WHAT THE TASK REQUIRES: Print the text of every item below word for word, leaving out the pictures.

THE RECORDS:

Content starts

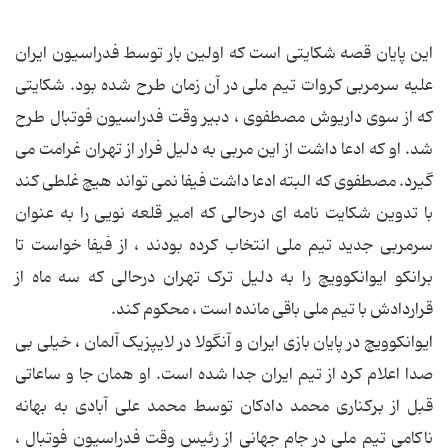
این پایان قصه شکایتی است که اولین بار توسط فدراسیون ایران
علیه سرمربی کروات تیم ملی در آن زمان طرح شده بود. شکایتی
که از سوی داریوش مصطفوی ، دبیر وقت فدراسیون فوتبال طرح
شد. او که ادعا داشت از این مربی به دلیل فرار از تهران غرامت می
گیرد. مصطفوی که البته ادعا داشت فیفا نمی تواند هیچ غلطی کند
با تدوین شکایت نامه ای درحالی که امیر قلعه نویی را به عنوان
سرمربی جدید تیم ملی انتخاب کرده بودند ، از فیفا خواست تا
برانکو ایوانکوویچ را به دلیل ترک تهران درحالی که سه ماه از
قراردادش با تیم ملی باقی مانده است ، محکوم کند.
ایوانکوویچ در پایان بازی ایران و آنگولا در لایپزیک آلمان ، خیلی بی
صدا اعلام کرد از تیم ایران جدا شده است. او همان جا و ساعاتی
قبل از برکناری محمد دادکان توسط محمد علی آبادی به بهانه
ناکامی تیم ملی در جام جهانی از رئیس وقت فدراسیون فوتبال ،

Content ends

SOLUTION FOR THIS EXERCISE:
این پایان قصه شکایتی است که اولین بار توسط فدراسیون ایران
علیه سرمربی کروات تیم ملی در آن زمان طرح شده بود. شکایتی
که از سوی داریوش مصطفوی ، دبیر وقت فدراسیون فوتبال طرح
شد. او که ادعا داشت از این مربی به دلیل فرار از تهران غرامت می
گیرد. مصطفوی که البته ادعا داشت فیفا نمی تواند هیچ غلطی کند
با تدوین شکایت نامه ای درحالی که امیر قلعه نویی را به عنوان
سرمربی جدید تیم ملی انتخاب کرده بودند ، از فیفا خواست تا
برانکو ایوانکوویچ را به دلیل ترک تهران درحالی که سه ماه از
قراردادش با تیم ملی باقی مانده است ، محکوم کند.
ایوانکوویچ در پایان بازی ایران و آنگولا در لایپزیک آلمان ، خیلی بی
صدا اعلام کرد از تیم ایران جدا شده است. او همان جا و ساعاتی
قبل از برکناری محمد دادکان توسط محمد علی آبادی به بهانه
ناکامی تیم ملی در جام جهانی از رئیس وقت فدراسیون فوتبال ،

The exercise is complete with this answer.